SELECTED EXCERPT:
§ §

European Union presses for change of government in Italy

Region:

Following the example of Greece, Italy is also likely to soon be ruled by a technocratic government designated by the international banks. Prime Minister Silvio Berlusconi has called a cabinet meeting for Saturday evening, at which he is likely to tender his resignation. The favourite to succeed him is the politically non-aligned economist and former EU Commissioner, Mario Monti.

Berlusconi announced on Tuesday evening that he would resign if the Italian parliament adopted the austerity measures demanded by the EU. However, he did not specify a date. The financial markets were dissatisfied with this vague announcement, and on Wednesday interest rates for Italian bonds climbed to over 7 percent, making the refinancing of government debt virtually impossible.

The European Union also stepped up its pressure. The head of the European bailout fund (EFSF), Klaus Regling, declared in an interview with European newspapers that the country needed “a functioning government as quickly as possible”. Italy had run “out of time to calm the markets”, he warned.

The Italian Parliament then stated it was willing to adopt the austerity package in summary proceedings. The package includes job cuts in the public sector, the deregulation of the labour market, and social cuts. Experts agree that these measures are only the prelude to further cuts.

On Friday, the Senate agreed to the austerity package by 156 votes to twelve. On Saturday it is expected that the House of Representatives will follow suit. This would pave the way for Berlusconi’s resignation; a new government could be formed as soon as next week.

The driving force behind the government reshuffle is President Giorgio Napolitano. He has repeatedly urged the government in recent months to implement the policies demanded by the EU. International government officials now regard him as a favoured partner for talks. At the recent G-20 summit in Cannes, German Chancellor Angela Merkel made a point of consulting Napolitano on the economic situation in Italy.

There is a historic irony attached to the prominence Napolitano now enjoys. The 86-year old joined the Italian Communist Party in 1945—at a time when, due to pressure from the NATO powers, the party was repeatedly excluded from government, despite the fact that it was Italy’s biggest party. The EU and US now depend on this veteran Stalinist functionary to ensure that Italy complies with the dictates of the financial markets.

As President, Napolitano has largely ceremonial duties. In crisis situations, however, he assumes a key role, because he can both dissolve parliament and appoint a candidate of his choice to form a new government.

§ §

RAW DATA:

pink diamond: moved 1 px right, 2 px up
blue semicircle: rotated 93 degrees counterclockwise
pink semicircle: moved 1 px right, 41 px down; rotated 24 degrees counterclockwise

§ §

WHAT YOU NEED TO DO:
A. Reproduce the stretch of the article on Italy's change of government from "The driving force" through "the financial markets.".
B. Answer these questions using the article on Italy's change of government above.
(i) Who is named as head of the European bailout fund (EFSF)?
(ii) By how many votes to how many did the Senate agree to the austerity package?
(iii) In what year did Napolitano join the Italian Communist Party?

SOLUTIONS:
A.
The driving force behind the government reshuffle is President Giorgio Napolitano. He has repeatedly urged the government in recent months to implement the policies demanded by the EU. International government officials now regard him as a favoured partner for talks. At the recent G-20 summit in Cannes, German Chancellor Angela Merkel made a point of consulting Napolitano on the economic situation in Italy.

There is a historic irony attached to the prominence Napolitano now enjoys. The 86-year old joined the Italian Communist Party in 1945—at a time when, due to pressure from the NATO powers, the party was repeatedly excluded from government, despite the fact that it was Italy’s biggest party. The EU and US now depend on this veteran Stalinist functionary to ensure that Italy complies with the dictates of the financial markets.

B.
(i) Klaus Regling
(ii) 156 votes to twelve
(iii) 1945